Niamh Terry (born 30 April 2000) is a Welsh Rugby Union player who plays fly half for the Wales women's national rugby union team and Exeter Chiefs. She made her debut for the Wales national squad in 2019 and was part of the team at the 2021 Women's Six Nations Championship.

== Club career ==
Terry has been playing rugby since the age of eight, initially with the Morriston RFC boys' side, and then with Hendy RFC girls under-18s.
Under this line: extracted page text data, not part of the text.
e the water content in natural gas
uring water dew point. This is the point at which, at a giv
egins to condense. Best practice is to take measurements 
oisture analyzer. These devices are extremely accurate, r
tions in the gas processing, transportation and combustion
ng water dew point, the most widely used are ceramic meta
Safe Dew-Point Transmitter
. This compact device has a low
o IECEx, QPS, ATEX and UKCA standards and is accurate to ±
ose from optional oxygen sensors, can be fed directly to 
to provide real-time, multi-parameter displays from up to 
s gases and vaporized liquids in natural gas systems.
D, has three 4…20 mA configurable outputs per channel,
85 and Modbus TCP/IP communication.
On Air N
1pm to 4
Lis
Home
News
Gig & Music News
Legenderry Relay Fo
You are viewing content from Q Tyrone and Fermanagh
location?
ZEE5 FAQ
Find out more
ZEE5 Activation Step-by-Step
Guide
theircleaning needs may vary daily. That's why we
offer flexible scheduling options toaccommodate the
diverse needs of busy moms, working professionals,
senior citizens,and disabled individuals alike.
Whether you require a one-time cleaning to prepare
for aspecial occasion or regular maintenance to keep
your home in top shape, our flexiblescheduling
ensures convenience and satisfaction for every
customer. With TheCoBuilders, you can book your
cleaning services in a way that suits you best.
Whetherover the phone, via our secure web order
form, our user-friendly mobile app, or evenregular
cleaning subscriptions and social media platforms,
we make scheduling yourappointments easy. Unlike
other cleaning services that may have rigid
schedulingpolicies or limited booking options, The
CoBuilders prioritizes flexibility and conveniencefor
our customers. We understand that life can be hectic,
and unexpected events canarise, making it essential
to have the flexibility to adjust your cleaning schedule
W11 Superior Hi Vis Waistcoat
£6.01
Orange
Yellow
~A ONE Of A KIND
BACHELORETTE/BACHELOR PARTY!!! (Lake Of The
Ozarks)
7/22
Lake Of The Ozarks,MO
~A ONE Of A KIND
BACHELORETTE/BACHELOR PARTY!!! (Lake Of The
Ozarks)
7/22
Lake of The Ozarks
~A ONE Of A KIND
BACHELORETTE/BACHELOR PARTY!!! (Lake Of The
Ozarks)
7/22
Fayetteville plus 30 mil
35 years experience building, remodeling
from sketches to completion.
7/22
She has played for both Ospreys youth and senior teams, and has captained the Wales under-18 sevens side, as well as the Welsh touch rugby team.

She signed with her current club, the Exeter Chiefs, in 2020. Her first start for the club saw her contribute a try to a 17-10 victory against Worcester Warriors.

== International career ==
Terry made her debut for Wales in the 2019 Autumn Internationals in a match against Spain. She made her first start for the team in 2019, against Scotland.

Terry has won four caps in her rugby career to date. She was selected in Wales squad for the 2021 Rugby World Cup in New Zealand.

== Personal life ==
Terry attended Morriston Comprehensive School before moving to Gower College, where she was named both Ladies Academy Player of the Year and Sportswoman of the Year.